═══ Task material ═══

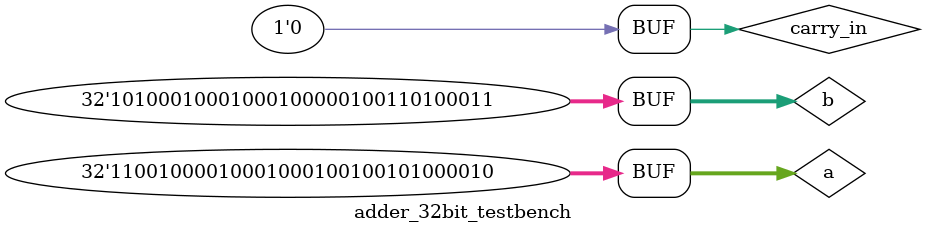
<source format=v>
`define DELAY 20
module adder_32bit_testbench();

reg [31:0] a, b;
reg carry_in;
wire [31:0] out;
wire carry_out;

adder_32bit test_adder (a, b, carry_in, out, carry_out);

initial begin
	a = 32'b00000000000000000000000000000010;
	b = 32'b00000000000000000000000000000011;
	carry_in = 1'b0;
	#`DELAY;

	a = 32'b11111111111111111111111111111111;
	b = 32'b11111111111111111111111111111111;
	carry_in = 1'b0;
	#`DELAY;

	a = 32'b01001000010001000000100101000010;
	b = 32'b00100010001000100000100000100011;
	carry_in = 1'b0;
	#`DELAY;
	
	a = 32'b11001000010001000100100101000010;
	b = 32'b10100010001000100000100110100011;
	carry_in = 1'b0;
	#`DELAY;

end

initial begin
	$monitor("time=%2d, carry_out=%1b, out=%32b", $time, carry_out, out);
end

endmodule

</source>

═══
═══ Task material ═══

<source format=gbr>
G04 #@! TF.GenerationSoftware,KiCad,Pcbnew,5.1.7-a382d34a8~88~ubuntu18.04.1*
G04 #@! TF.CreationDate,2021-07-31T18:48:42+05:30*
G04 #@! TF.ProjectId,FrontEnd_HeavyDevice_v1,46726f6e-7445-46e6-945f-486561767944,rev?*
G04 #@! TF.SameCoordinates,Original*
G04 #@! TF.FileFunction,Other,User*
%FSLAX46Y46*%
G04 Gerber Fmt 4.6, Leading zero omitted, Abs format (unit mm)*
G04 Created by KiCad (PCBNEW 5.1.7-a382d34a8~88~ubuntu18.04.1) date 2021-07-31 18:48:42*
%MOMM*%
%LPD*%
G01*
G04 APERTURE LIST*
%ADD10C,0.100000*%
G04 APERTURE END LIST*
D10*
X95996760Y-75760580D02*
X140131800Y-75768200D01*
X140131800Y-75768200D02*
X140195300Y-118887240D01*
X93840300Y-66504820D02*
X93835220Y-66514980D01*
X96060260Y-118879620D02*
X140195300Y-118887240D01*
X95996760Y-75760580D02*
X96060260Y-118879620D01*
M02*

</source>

═══
═══ Task material ═══

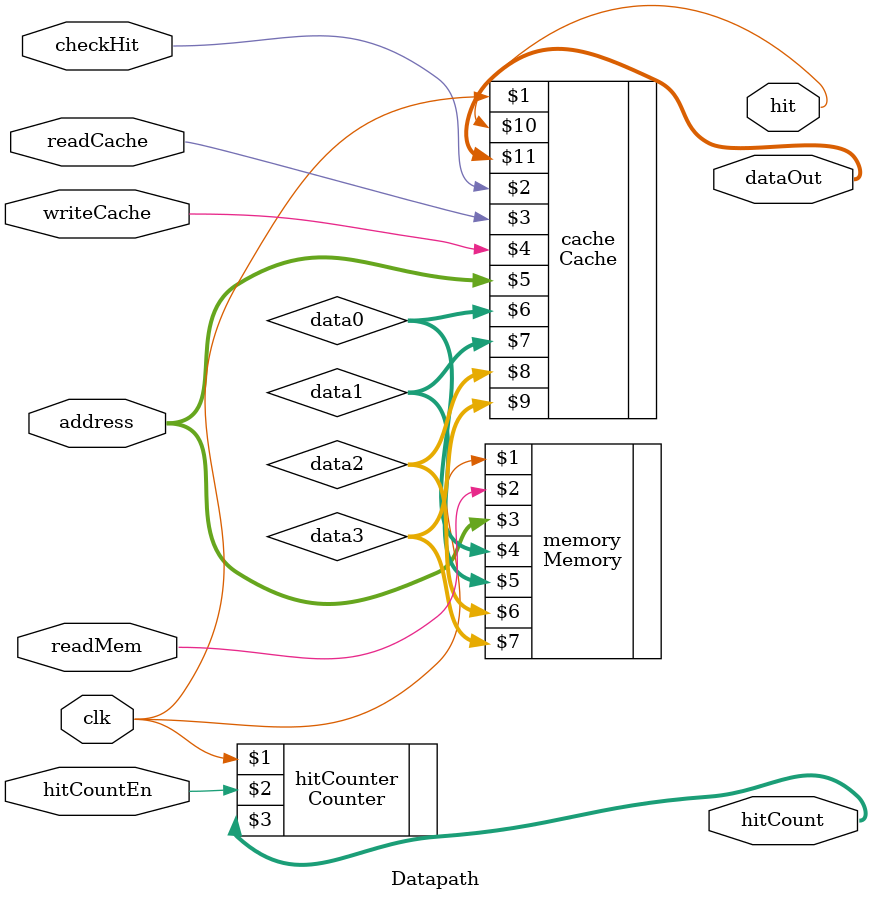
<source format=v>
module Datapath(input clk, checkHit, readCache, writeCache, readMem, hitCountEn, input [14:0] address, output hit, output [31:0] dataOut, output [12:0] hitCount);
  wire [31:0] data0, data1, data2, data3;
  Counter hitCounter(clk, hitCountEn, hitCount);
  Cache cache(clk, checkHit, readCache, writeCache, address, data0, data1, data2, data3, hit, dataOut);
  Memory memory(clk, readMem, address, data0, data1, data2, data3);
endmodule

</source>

═══

◆ Your assignment ◆
Only the lines above starting with the one with "adder_32bit test_adder (a, b, carry_in, out, carry_out);" and going through the one with "b = 32'b10100010001000100000100110100011;" are to be copied, word for word and with both ends kept.

◆ Final answer ◆
adder_32bit test_adder (a, b, carry_in, out, carry_out);

initial begin
	a = 32'b00000000000000000000000000000010;
	b = 32'b00000000000000000000000000000011;
	carry_in = 1'b0;
	#`DELAY;

	a = 32'b11111111111111111111111111111111;
	b = 32'b11111111111111111111111111111111;
	carry_in = 1'b0;
	#`DELAY;

	a = 32'b01001000010001000000100101000010;
	b = 32'b00100010001000100000100000100011;
	carry_in = 1'b0;
	#`DELAY;
	
	a = 32'b11001000010001000100100101000010;
	b = 32'b10100010001000100000100110100011;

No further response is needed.